PYA, a national management consulting and accounting firm, recently released a white paper that offers guidance for determining appropriate compensation for physicians performing executive and administrative services.
Industry movement toward greater collaboration between hospitals and physicians is changing the way physicians are employed—and paid. Hospital leaders are more frequently relying on physicians to fill executive roles or positions that are typically more administrative in nature. As a result, accurately determining the value of physician executive and administrative compensation can be akin to driving to an unfamiliar location without directions, GPS, or a map.
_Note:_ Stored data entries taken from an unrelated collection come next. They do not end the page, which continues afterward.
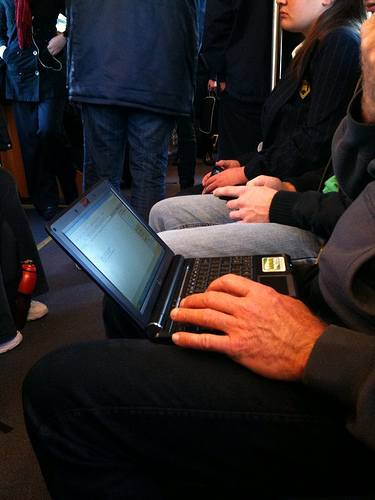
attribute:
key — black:
[218, 261, 229, 268]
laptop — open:
[44, 174, 296, 339]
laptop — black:
[41, 170, 321, 343]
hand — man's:
[164, 264, 329, 371]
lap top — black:
[43, 179, 299, 345]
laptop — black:
[39, 175, 300, 350]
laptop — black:
[49, 196, 307, 349]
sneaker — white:
[26, 300, 49, 319]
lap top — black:
[54, 180, 300, 336]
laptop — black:
[62, 168, 306, 283]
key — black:
[203, 265, 214, 275]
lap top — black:
[55, 180, 323, 339]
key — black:
[186, 248, 242, 303]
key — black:
[198, 278, 208, 280]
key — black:
[197, 272, 208, 280]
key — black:
[210, 268, 220, 274]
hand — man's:
[165, 265, 340, 386]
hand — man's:
[165, 268, 325, 386]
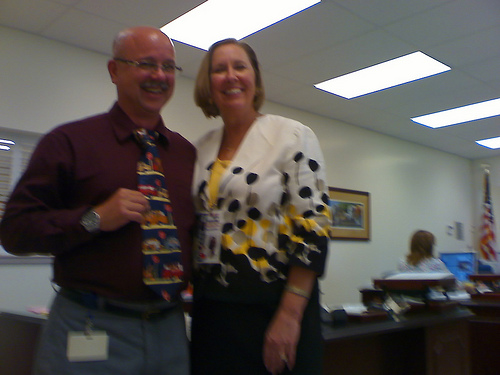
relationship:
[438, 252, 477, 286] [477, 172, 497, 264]
monitor near flag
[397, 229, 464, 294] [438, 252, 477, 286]
lady sitting in front of monitor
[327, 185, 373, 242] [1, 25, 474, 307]
frame on wall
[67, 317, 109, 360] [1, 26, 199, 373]
id on man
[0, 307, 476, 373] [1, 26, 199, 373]
desk behind man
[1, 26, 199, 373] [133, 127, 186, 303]
man wearing tie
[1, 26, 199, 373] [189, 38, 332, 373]
man standing with woman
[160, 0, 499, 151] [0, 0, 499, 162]
lights in ceiling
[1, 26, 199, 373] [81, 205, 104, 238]
man has a watch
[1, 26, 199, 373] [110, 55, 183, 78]
man wearing glasses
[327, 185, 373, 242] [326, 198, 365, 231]
frame around picture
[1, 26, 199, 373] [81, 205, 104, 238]
man wearing watch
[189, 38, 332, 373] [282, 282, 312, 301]
woman wearing bracelet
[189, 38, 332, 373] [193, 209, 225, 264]
woman wearing id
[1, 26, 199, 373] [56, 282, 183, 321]
man wearing belt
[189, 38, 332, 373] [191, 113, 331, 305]
woman wearing jacket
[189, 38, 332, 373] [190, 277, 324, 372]
woman wearing pants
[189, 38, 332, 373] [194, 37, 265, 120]
woman has hair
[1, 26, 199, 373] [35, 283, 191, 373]
man wearing pants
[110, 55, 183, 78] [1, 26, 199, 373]
glasses on man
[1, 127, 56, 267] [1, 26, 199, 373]
window behind man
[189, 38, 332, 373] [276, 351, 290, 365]
woman wearing ring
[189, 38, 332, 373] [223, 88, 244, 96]
woman has teeth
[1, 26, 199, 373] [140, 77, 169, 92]
man has a mustache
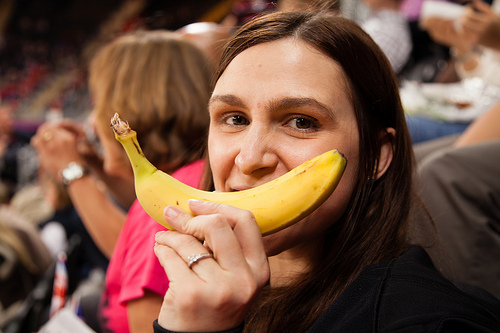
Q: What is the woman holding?
A: A banana.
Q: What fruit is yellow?
A: The banana.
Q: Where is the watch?
A: On the person's arm.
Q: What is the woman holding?
A: Banana.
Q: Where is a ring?
A: Around a woman's finger.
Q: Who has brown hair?
A: Woman holding banana.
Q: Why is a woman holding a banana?
A: To eat it.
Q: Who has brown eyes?
A: The brunette woman.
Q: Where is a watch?
A: Around a person's arm.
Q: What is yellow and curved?
A: The banana.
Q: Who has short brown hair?
A: Woman in pink.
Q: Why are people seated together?
A: To watch a game.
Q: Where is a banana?
A: In lady's left hand.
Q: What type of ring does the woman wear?
A: An engagement ring.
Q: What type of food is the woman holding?
A: A banana.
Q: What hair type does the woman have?
A: Brunette.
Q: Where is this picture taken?
A: An audience.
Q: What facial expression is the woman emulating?
A: A smile.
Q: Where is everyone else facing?
A: Towards the action.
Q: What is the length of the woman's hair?
A: Shoulder length.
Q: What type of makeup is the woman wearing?
A: No makeup.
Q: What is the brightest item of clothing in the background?
A: A pink shirt.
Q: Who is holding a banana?
A: The woman.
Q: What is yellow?
A: The banana.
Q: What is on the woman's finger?
A: A ring.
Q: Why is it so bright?
A: Lights are on.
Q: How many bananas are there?
A: One.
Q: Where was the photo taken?
A: An arena.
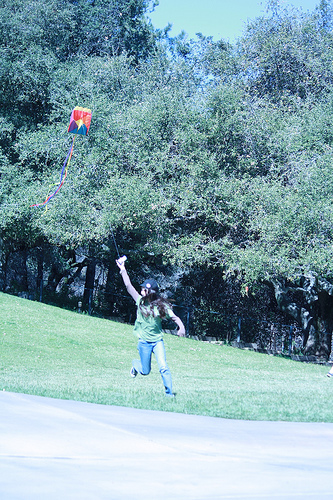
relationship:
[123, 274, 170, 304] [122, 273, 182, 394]
head of girl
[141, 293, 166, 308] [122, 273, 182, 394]
hair of girl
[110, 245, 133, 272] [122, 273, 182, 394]
hand of girl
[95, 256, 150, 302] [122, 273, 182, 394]
arm of girl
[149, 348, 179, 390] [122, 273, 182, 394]
leg of girl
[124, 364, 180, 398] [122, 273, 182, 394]
foot of girl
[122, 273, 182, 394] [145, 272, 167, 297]
girl wearing hat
PYA takes the mystery out of physician executive and administrative compensation with its recently published white paper, “Compensating Physicians for Executive and Administrative Services.” Examining a variety of contract considerations— duties and structure, regulatory considerations, compensation methodologies— along with compensation validation and stacking issues, the white paper offers examples and factors to consider in order to enable payment solutions based on fair market value, commercial reasonableness, and in compliance with regulatory rules including the Stark Law and the Anti-Kickback Statute.
“As more physicians continue to assume administrative and executive responsibilities, compensation valuation can become even more complicated,” said PYA Principal Carol Carden. “The benefit to this white paper is that it simplifies what can be a messy, multi-layered concept. It also outlines some of the industry’s benchmark resources and helps address important criteria considered in determining compliant compensation arrangements.”
PYA’s valuation professionals provide well over a thousand fair market value compensation opinions annually for a wide range of financial arrangements entered into by hospitals, health systems, physician practices, and other healthcare entities. Such review is often used to help ensure that compensation arrangements comply with the Stark Law and the Anti-Kickback Statute, including their commercial reasonableness requirements, and any other regulations governing transactions in the healthcare industry.